The artistic work of Ronja Römmelt encompasses a wide variety of media, which is expressed in performances, installations, participatory work series and video works. The driving force of her works lies in the multi-layered examination of the human body, our society and given norms of behavior.

Stefanie Knobel

Stefanie Knobel

"The soaking room" (site-specific installation, silicone on cotton), 2022

This work consists of large, white cotton fabrics coated with transparent silicone, which are installed in the former cotton mill Adolf Guyer-Zeller (now Museum Neuthal). Already in previous works, the artist attributes liveliness to cotton by speaking to it in active words. Through the historical influence that cotton exerted in the emergence of plantation, cottage industry, factory and the related network of colonial trade histories, the plant has acquired a power as a material and a means. The installation opens up a space for reflection, which for Knobel will simultaneously represent a re-start and a new beginning in her exploration of textile history in the Zurich Oberland. The Soaking Space Scores are choreographic sequences of actions that emerge from the "soaked space" in Museum Neuthal. They bring the body into lost and future relationships with the loom, cottage industry, water, and the landscape and its cultivation. //// More detailed information about the work: "The Soaked Room", installed in the former cotton spinning mill of Adolf Guyer-Zeller and later cotton weaving mill, today Museum Neuthal

BIO

Stefanie Knobel's transdisciplinary works follow a polyphonic breath that catches up with the technogenic substances in our alienated bodies and produces imaginings of the future that have yet to be woven. The textile and the tactile intersect, allowing the past to resonate in the present.

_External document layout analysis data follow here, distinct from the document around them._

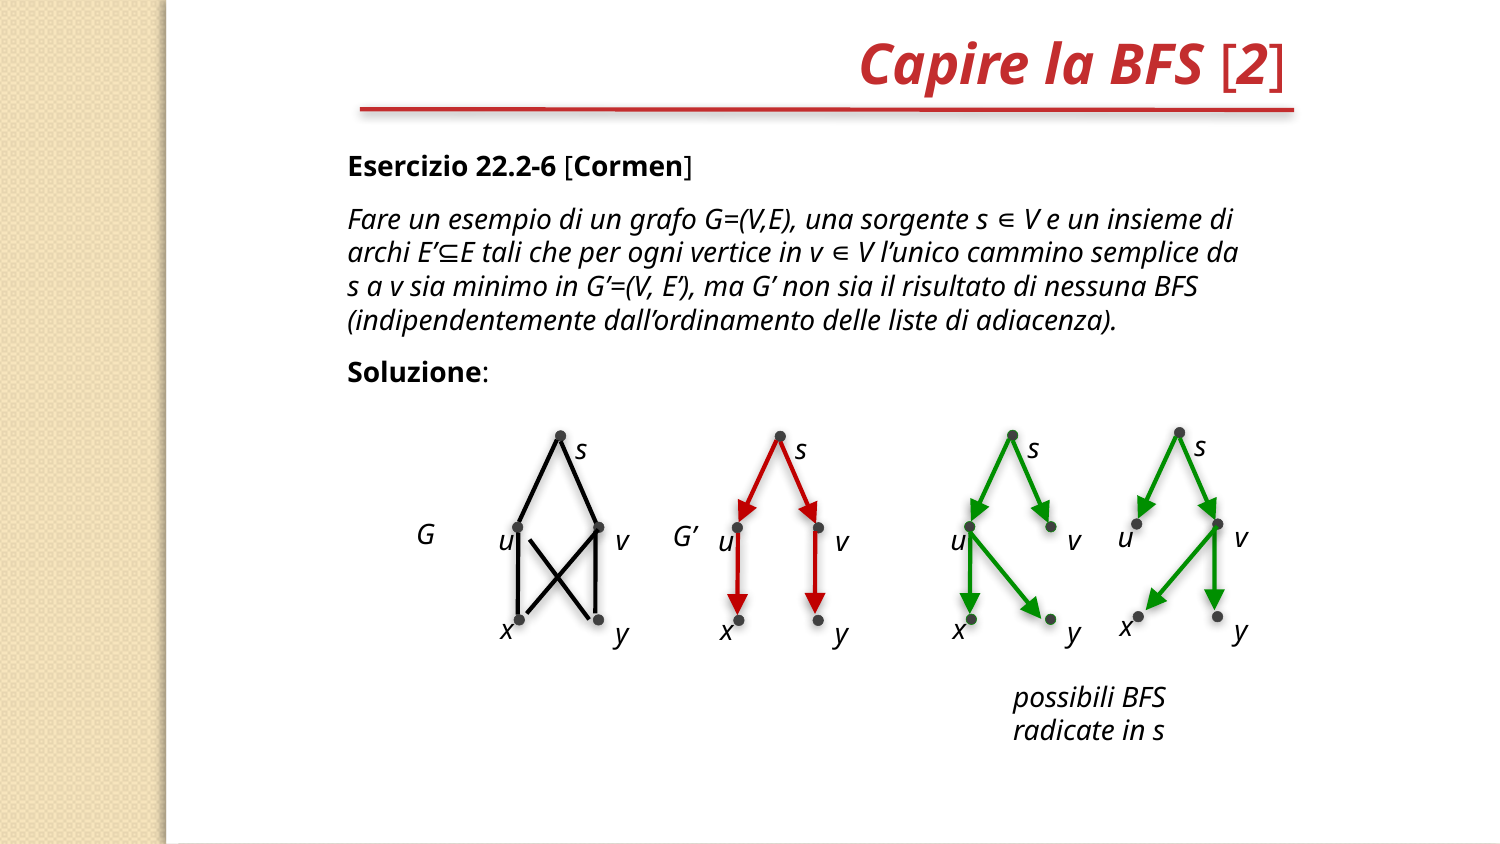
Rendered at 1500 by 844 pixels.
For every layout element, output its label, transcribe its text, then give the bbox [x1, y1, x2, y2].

text_box G’ [657, 511, 696, 560]
text_box Esercizio 22.2-6 [Cormen] Fare un esempio di un grafo G=(V,E), una sorgente s ∊ V e un insieme di archi E’⊆E tali che per ogni vertice in v ∊ V l’unico cammino semplice da s a v sia minimo in G’=(V, E’), ma G’ non sia il risultato di nessuna BFS (indipendentemente dall’ordinamento delle liste di adiacenza). Soluzione: [332, 141, 1273, 396]
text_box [702, 424, 865, 658]
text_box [935, 423, 1096, 657]
text_box G [401, 508, 450, 558]
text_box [332, 15, 1303, 111]
text_box possibili BFS radicate in s [998, 671, 1181, 754]
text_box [1102, 420, 1264, 655]
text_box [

fljnc - An Artist's Growth

fljnc - An Artist's Growth

"Spinning" (two-day performance and participation project), 2022.

fljnc operates a mobile textile industry. Their label is called Spinnereien. The five-member women's collective spins new threads for a good future. They collect narrative fabrics from the population and process them in a two-day performative action, in which these fabrics and their stories become the guiding thread. Spinnerei 1 Textilmobil takes place in the city center of Uster. The collected pieces of fabric are sewn together in a performative process and their inherent stories are seamlessly threaded into a large ball of fabric. The next day, Spinnerei 2 Stoffwechsel promises a performative fabric exchange marathon in the coal magazine of Museum Neuthal. Here, the textile mobile fljnc will process the monster balls of fabric on spools and afterwards invites you to a Stofftwechsel brunch. You have to get involved with the metabolic processes. Maybe you'll end up flying home as a papillon. //// Shown at Zentrum Uster & Museum Neuthal Textil- & Industriekultur

BIO

Franziska Wüsten, Lena Estermann, Judith Spiess, Nicole Heri and Carolina Gut met at different times in different places under special circumstances - through friends and friends of friends. Each member of fljnc also pursues their own artistic practice, be it in the fields of theater, music, photography, video, visual arts, performance or even art education. Boundaries are fluid, common things are consciously strengthened, opposing or foreign things find new mixtures.